Remember the “reopening trade” earlier this year? That was meant to bring a rotation into cyclical sectors that would benefit from a snapback in economic growth. Covid-19’s Delta variant helped to stop that trade in its tracks, and by early summer tech stocks were back in the driving seat.

It also transpired that partial reopening was very good for large parts of the tech sector. Stellar second-quarter profits provided ample evidence that a group of companies that had helped to support the economy in the dark days of the pandemic were now among the best-placed to lead it out again.

This week, a new set of worries has settled on the market. Along with the lingering pandemic, tight supply chains and labour shortages are both weighing on the economy.

At the same time, interest rates are inching up. The pressure for a sharper rise may have eased, but a tightening cycle like this can still send the occasional convulsion of anxiety through the market, with “growth” stocks on higher valuations the most vulnerable.

Yet if supply-side pressures are causing havoc, the demand side, for much of the tech sector, still looks solid. The delayed reopening has itself extended spending on digital services that did well during the pandemic. The secular growth forces that have lifted Big Tech higher are still very much intact.

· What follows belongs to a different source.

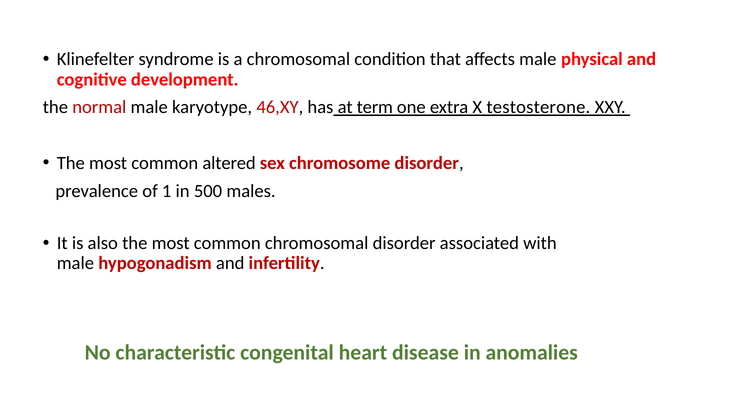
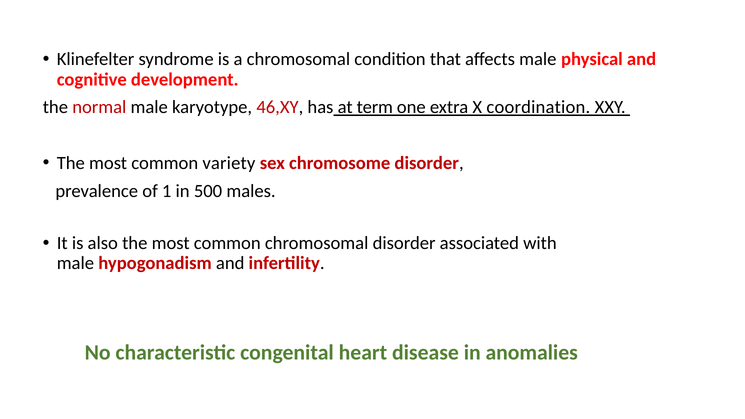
testosterone: testosterone -> coordination
altered: altered -> variety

There are still plenty of open questions. Among them: will the effects of the slowdown linger through 2022? Optimists like Jim Tierney, chief investment officer for US growth at AllianceBernstein, predict that, with companies and individuals flush with cash, any lost sales now will simply be pushed into next year, extending the good times for tech.

The other big unknown is whether the pandemic led to an unsustainable rise in some types of tech spending, either because it created temporary demand for services like video conferencing, or because companies were forced to pull forward plans to digitise parts of their operations so they could stay in business.

A disappointing earnings forecast from memory chipmaker Micron this week as sales of PCs drop back after the work-from-home boom provided some fodder for the pessimists.

But slowing economic growth could actually benefit tech stocks by reducing the threat of a spike in interest rates, points out Walter Price, a tech fund manager at Allianz Global Investors. The sector may be able to take the impact of more moderate rate rises on their valuations in its stride.

Such valuation are towards the high end of historic ranges, but they are not looking unduly stretched. Alphabet’s shares are up 86 per cent in the past 12 months, adding an astounding $830bn to its market value. But with earnings also surging, the ratio of its price to earnings has remained at around 30.

Facebook is even beginning to look cheap, at least relative to the rest of the market and its own history, says Tierney. Worries that changes to Apple’s privacy rules will hurt its advertising business have taken Facebook’s P/E ratio down to 24.

Of course, other risks could start to weigh more heavily in the coming months, not least the threat of tougher regulation. Wall Street is still betting that Democrats in Washington will not turn their anti-tech rhetoric of the past year into legislation that seriously limits Big Tech’s actions.

According to Price at Allianz, this week’s market jolt is “the usual tech correction that happens often in September and is over by October”.

That may sound complacent. But as growth continues and the pressure for higher interest rates abates, there is every reason to believe the extraordinary run in tech stocks has further to go.